> **本文**
<<<<

【読書記録】『みちこさん英語をやりなおす』語学を習得するってなんだったのか再考した話。
ある日の占い。
「今日は急に予定が変更になるなど、ストップがかかるようなことが起きますが、空いた時間は本でも読みましょう。」
とありました。占いは超的中します!!!
レッスンへ向かう途中対面からオンラインへ変更、
帰宅後の打ち合わせキャンセル。
そのまま帰るのも寂しいので図書館に立ち寄ります。
ふと手にした本。
これが私の長年の悩みを代弁してくれることになるのです。
そもそも何で語順が違うのか。
私は何度も英語をやり直そうと試みています。
大学院受験のとき、卒業してから、海外公演や海外からのゲストとの本番の度に、本をめくったり、アプリをやったり。。。
でも結局読めても、話せるようにはなりません。
(酔っぱらっているとめちゃくちゃ話すので、朝になると全く話せない私にみんなWhy???となります (笑))
何が疑問なのか、去年トルコ語を再勉強する際に考えていました。トルコ語もさほど話せませんが、それでも耳に入りやすく、なんとなくでも話し始めると、みんなに直されながら、話し続けることが出来ます。
なぜだろう。答えは語順が一緒だからです。
日本語と韓国語とトルコ語は同じ言葉の並べかた。
じゃ、どこまで一緒なんだろうと気になって調べてみたのがこの論文。
《日本語はどんな言語か~類型論的観点からの日本語》
/郡司 隆男さん
表にあるようにトルコ語はかなり近い言語であるということがわかりました。(書いてあること全部分かったわけではないですが)
ではそもそも日本語ってなんだんな?という疑問が出てきてしまいました。
(いや、本当はきっと他にもやらなやきゃいけないことはあったはずですが、どうしてもそれを知らないとトルコ語に復帰できないきがしていたのです。)
そもそも日本語の文法ってなに?
学校の文法の授業では、どうしても納得できないことがありました。

>>>>

> **課題 1**
本文では、日本語と同じ言葉の並べかたをする言語として何が挙げられていますか。
> **課題 2**
本文の「なぜだろう。答えは語順が一緒だからです。」から「ではそもそも日本語ってなんだんな?という疑問が出てきてしまいました。」までを、両端も含めて一字一句違えずに書き写してください。

(データセットからの抜粋)
<<<<

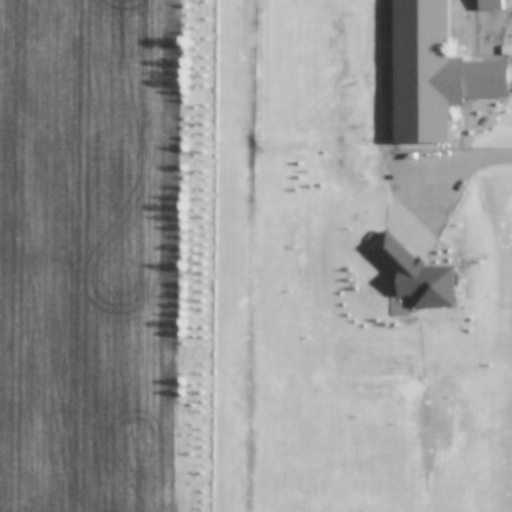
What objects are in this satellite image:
building: (491, 5)
building: (491, 5)
building: (435, 73)
building: (435, 73)
road: (465, 159)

>>>>

> **課題の解答 1**
韓国語とトルコ語です。

> **課題の解答 2**
なぜだろう。答えは語順が一緒だからです。
日本語と韓国語とトルコ語は同じ言葉の並べかた。
じゃ、どこまで一緒なんだろうと気になって調べてみたのがこの論文。
《日本語はどんな言語か~類型論的観点からの日本語》
/郡司 隆男さん
表にあるようにトルコ語はかなり近い言語であるということがわかりました。(書いてあること全部分かったわけではないですが)
ではそもそも日本語ってなんだんな?という疑問が出てきてしまいました。